-- Records supplied --
::::

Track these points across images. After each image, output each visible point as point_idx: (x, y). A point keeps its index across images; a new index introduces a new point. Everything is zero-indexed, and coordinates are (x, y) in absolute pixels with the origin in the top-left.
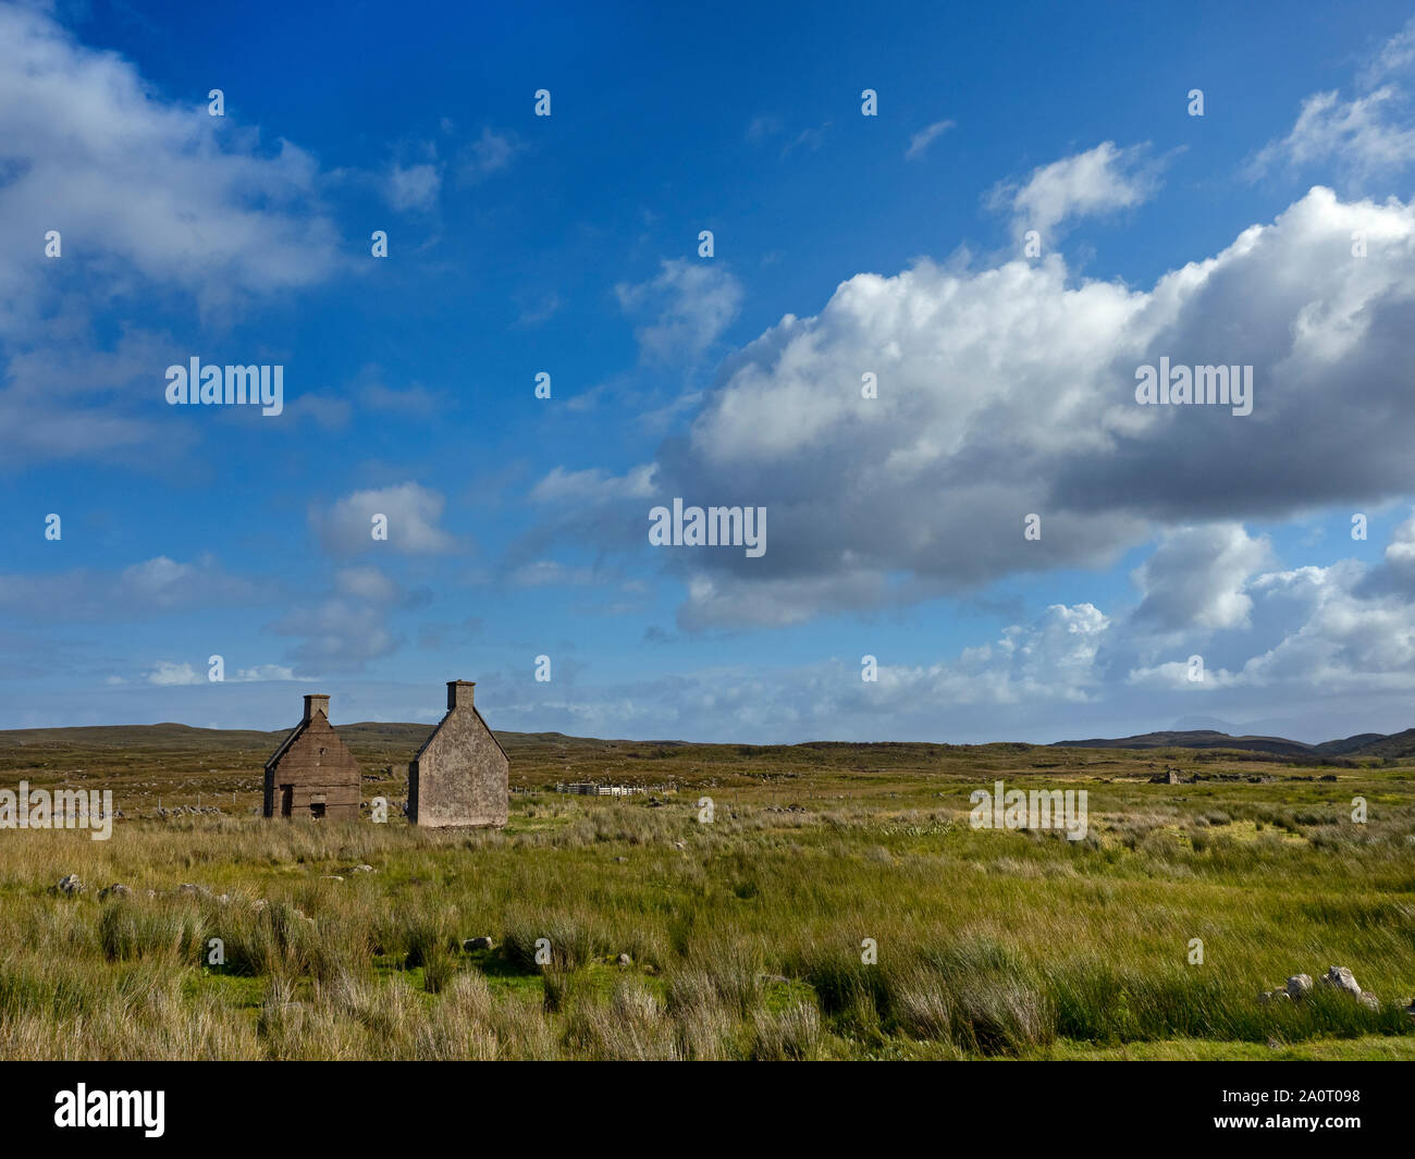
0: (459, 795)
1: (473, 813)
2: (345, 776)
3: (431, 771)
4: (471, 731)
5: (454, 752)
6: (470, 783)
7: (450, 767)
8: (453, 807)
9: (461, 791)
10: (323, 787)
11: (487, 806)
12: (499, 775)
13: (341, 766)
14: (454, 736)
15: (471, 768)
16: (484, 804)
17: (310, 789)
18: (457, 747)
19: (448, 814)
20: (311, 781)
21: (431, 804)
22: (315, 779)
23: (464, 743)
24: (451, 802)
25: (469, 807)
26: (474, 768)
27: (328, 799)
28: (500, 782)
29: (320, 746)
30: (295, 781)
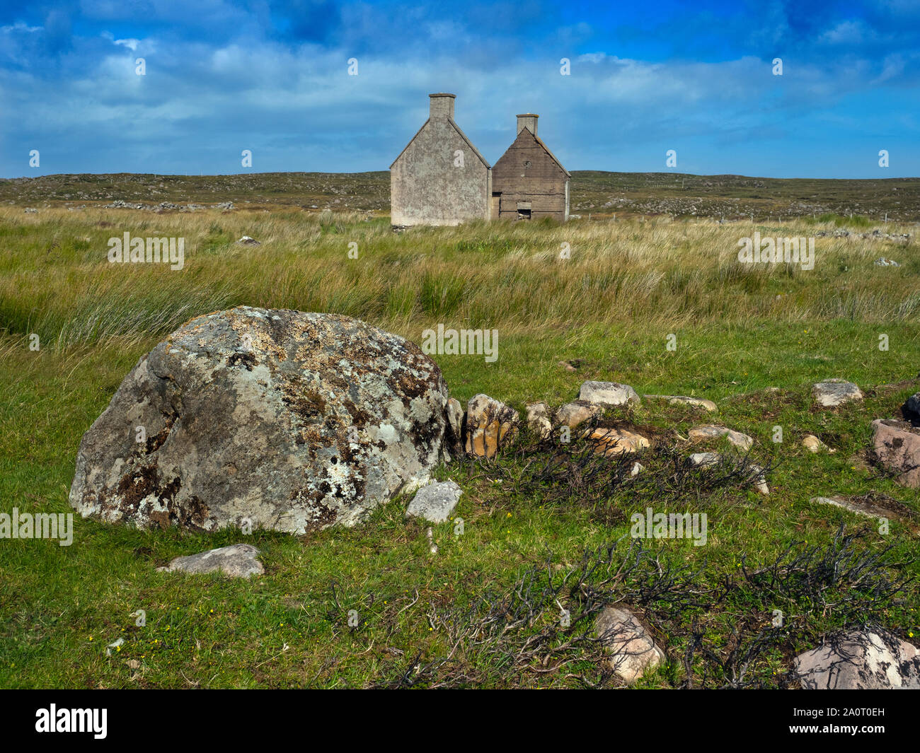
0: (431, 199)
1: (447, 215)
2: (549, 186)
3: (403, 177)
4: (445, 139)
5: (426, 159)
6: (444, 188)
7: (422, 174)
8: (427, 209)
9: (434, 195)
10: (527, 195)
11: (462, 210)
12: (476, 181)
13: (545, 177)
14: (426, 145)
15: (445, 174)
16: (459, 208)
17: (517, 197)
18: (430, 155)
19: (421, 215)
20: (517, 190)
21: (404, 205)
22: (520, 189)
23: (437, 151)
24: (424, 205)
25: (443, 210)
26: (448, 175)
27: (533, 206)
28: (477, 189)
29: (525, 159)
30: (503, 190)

::::

-- Problem description --
Find the line containing "3: (431, 771)" in the records above, then copy it and every line after it exactly, through the last one, without any pictures.

-- Final answer --
3: (431, 771)
4: (471, 731)
5: (454, 752)
6: (470, 783)
7: (450, 767)
8: (453, 807)
9: (461, 791)
10: (323, 787)
11: (487, 806)
12: (499, 775)
13: (341, 766)
14: (454, 736)
15: (471, 768)
16: (484, 804)
17: (310, 789)
18: (457, 747)
19: (448, 814)
20: (311, 781)
21: (431, 804)
22: (315, 779)
23: (464, 743)
24: (451, 802)
25: (469, 807)
26: (474, 768)
27: (328, 799)
28: (500, 782)
29: (320, 746)
30: (295, 781)
0: (431, 199)
1: (447, 215)
2: (549, 186)
3: (403, 177)
4: (445, 139)
5: (426, 159)
6: (444, 188)
7: (422, 174)
8: (427, 209)
9: (434, 195)
10: (527, 195)
11: (462, 210)
12: (476, 181)
13: (545, 177)
14: (426, 145)
15: (445, 174)
16: (459, 208)
17: (517, 197)
18: (430, 155)
19: (421, 215)
20: (517, 190)
21: (404, 205)
22: (520, 189)
23: (437, 151)
24: (424, 205)
25: (443, 210)
26: (448, 175)
27: (533, 206)
28: (477, 189)
29: (525, 159)
30: (503, 190)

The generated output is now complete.